Imagine we really could build a time machine and go back to the origin of life on Earth. Where should we go and what should we look for? Few researchers could agree about that. Some would visit hot springs on land, others would embark on a voyage to deep sea hydrothermal vents, and a few would look to the heavens, seeking delivery of organic molecules, or even whole cells, from outer space.

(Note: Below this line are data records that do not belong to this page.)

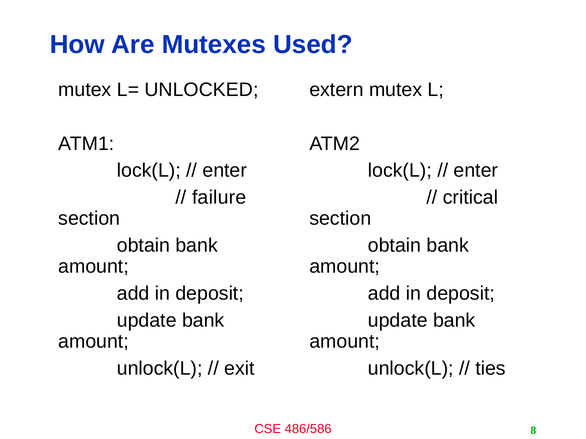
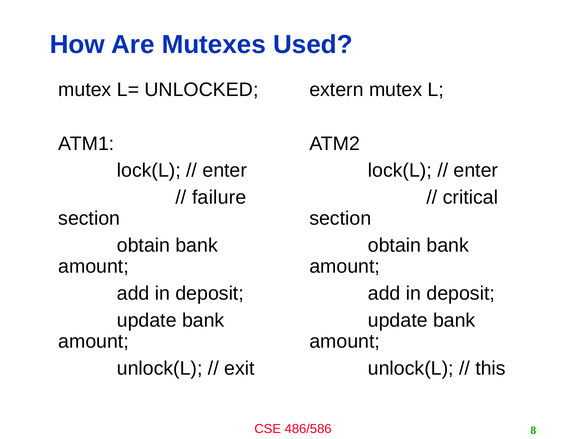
ties: ties -> this
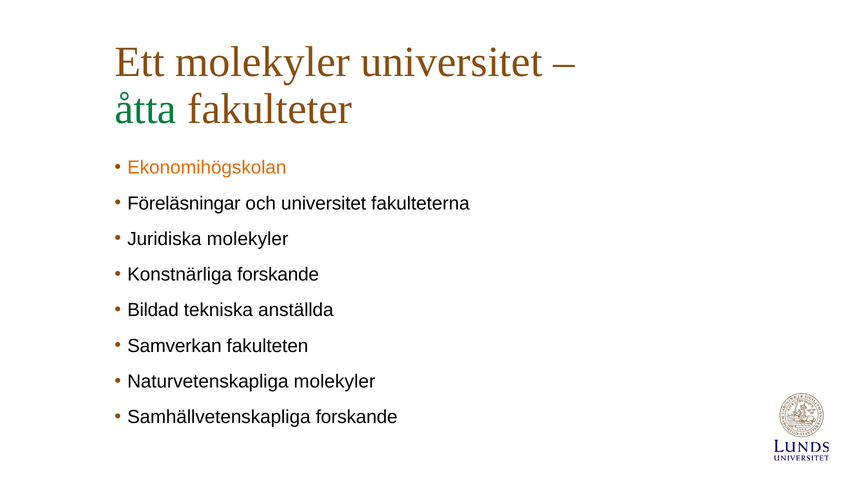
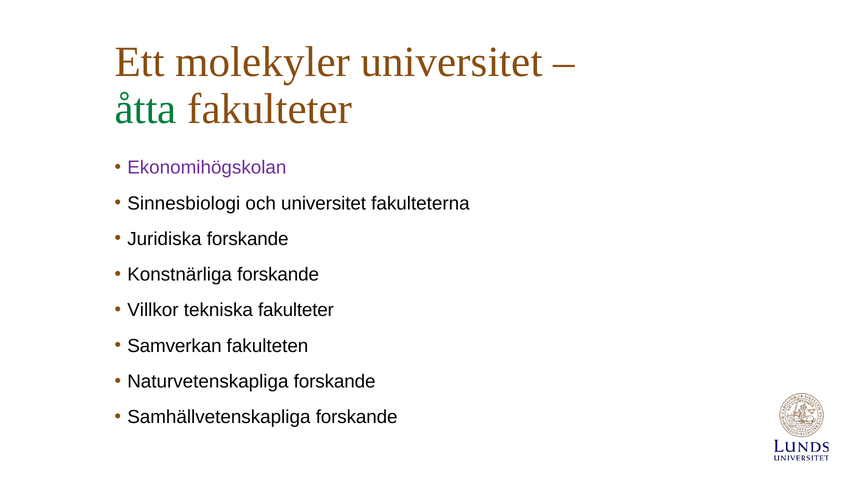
Ekonomihögskolan colour: orange -> purple
Föreläsningar: Föreläsningar -> Sinnesbiologi
Juridiska molekyler: molekyler -> forskande
Bildad: Bildad -> Villkor
tekniska anställda: anställda -> fakulteter
Naturvetenskapliga molekyler: molekyler -> forskande
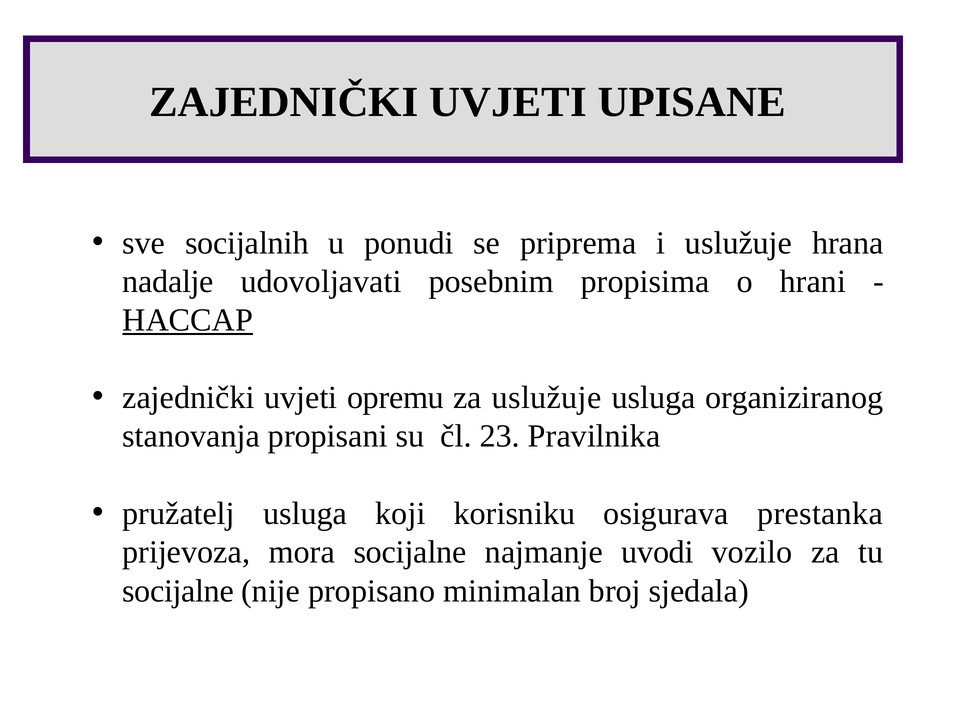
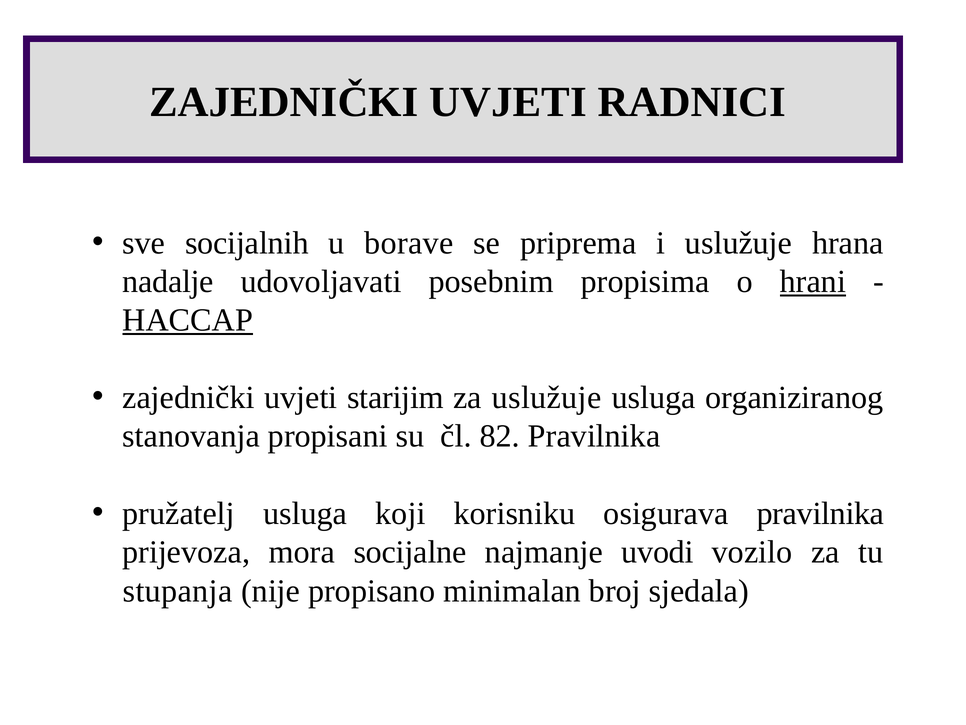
UPISANE: UPISANE -> RADNICI
ponudi: ponudi -> borave
hrani underline: none -> present
opremu: opremu -> starijim
23: 23 -> 82
osigurava prestanka: prestanka -> pravilnika
socijalne at (178, 590): socijalne -> stupanja
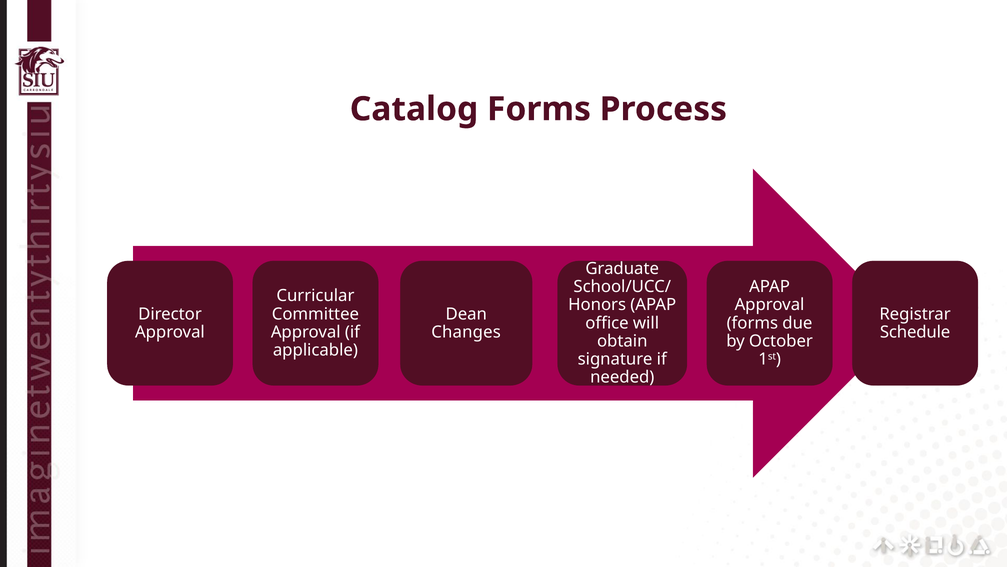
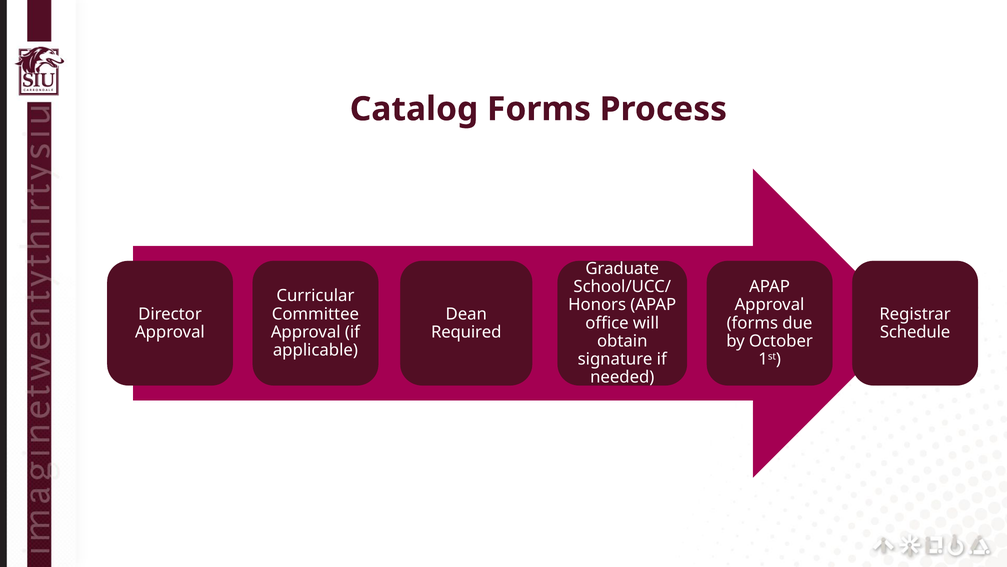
Changes: Changes -> Required
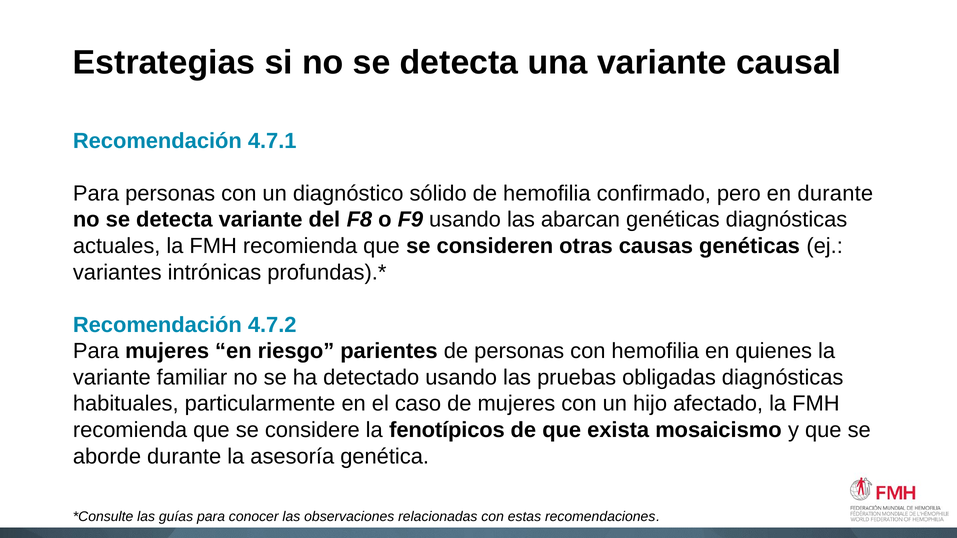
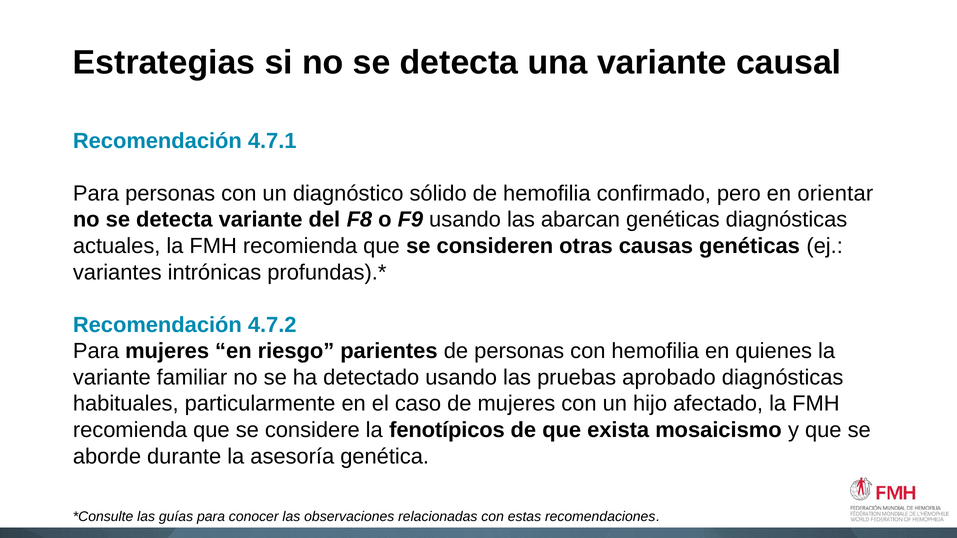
en durante: durante -> orientar
obligadas: obligadas -> aprobado
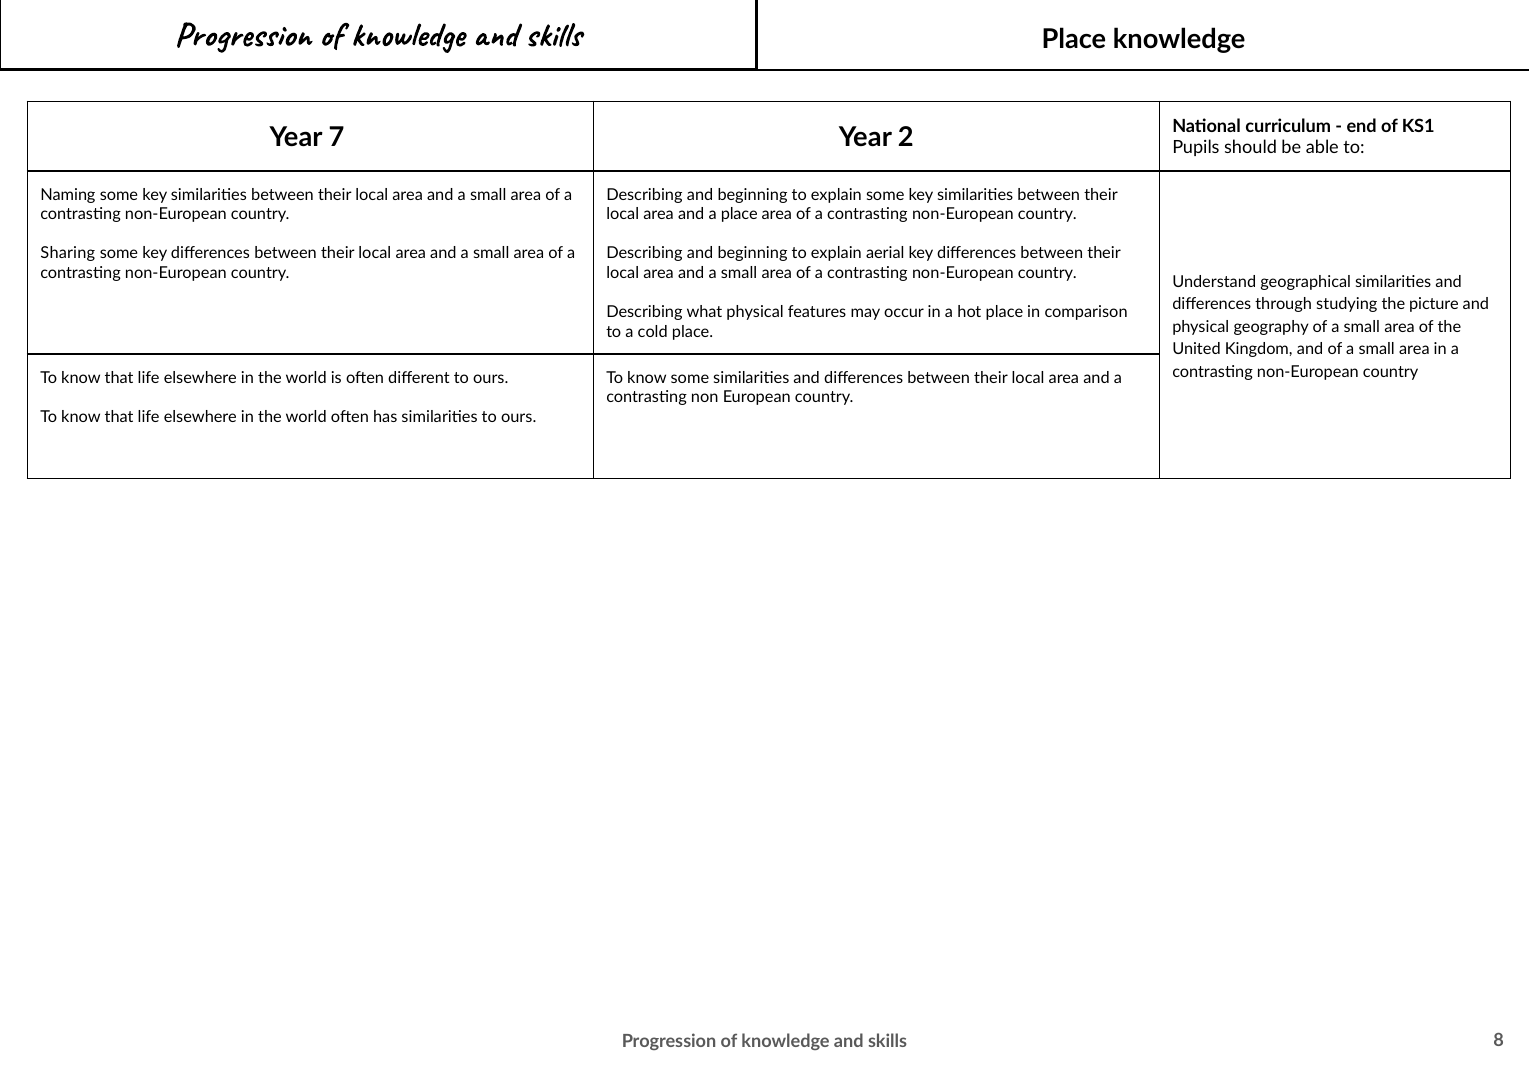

Let’s say that we did happen to go to the right place and found some green slime. Is it alive? Is it on the path towards life? It would be very hard to say unless we had a good idea exactly what we were looking for: we would need a specific hypothesis about the origin of life.

We don’t have a time machine, so we’ll never know what actually happened. But we can construct a detailed hypothesis, linking each step from the first stirrings of prebiotic chemistry to the emergence of genes and information. We can test each proposed step in the lab, to see whether or not it seems to be plausible. We can build an intellectual framework which shows how a sterile, inorganic planet could spring to life.

In this talk I will use life as a guide to its own origins. I will show that the most important properties of life are energy flow, the synthesis of new organic matter, and genetic information. All three have interesting quirks that might give insights into how they first arose. Energy flow takes place across the flimsy membranes that surround cells, giving them an electrical charge. Organic synthesis uses this electrical charge to drive the difficult reaction between carbon dioxide and hydrogen, to form the carbon skeletons that make up living matter. And the genetic code conceals deeply enigmatic patterns that suggest there were once direct interactions between amino acids (the building blocks of proteins) and the first genes (short strings of genetic information called RNA). Taken together, these quirks point to a specific environment which holds particular promise for the emergence of life: deep sea hydrothermal vents. I will outline some of our own active research on how life might have started in this environment and show how each step could be joined up to give an exciting and testable hypothesis for origin of life on Earth.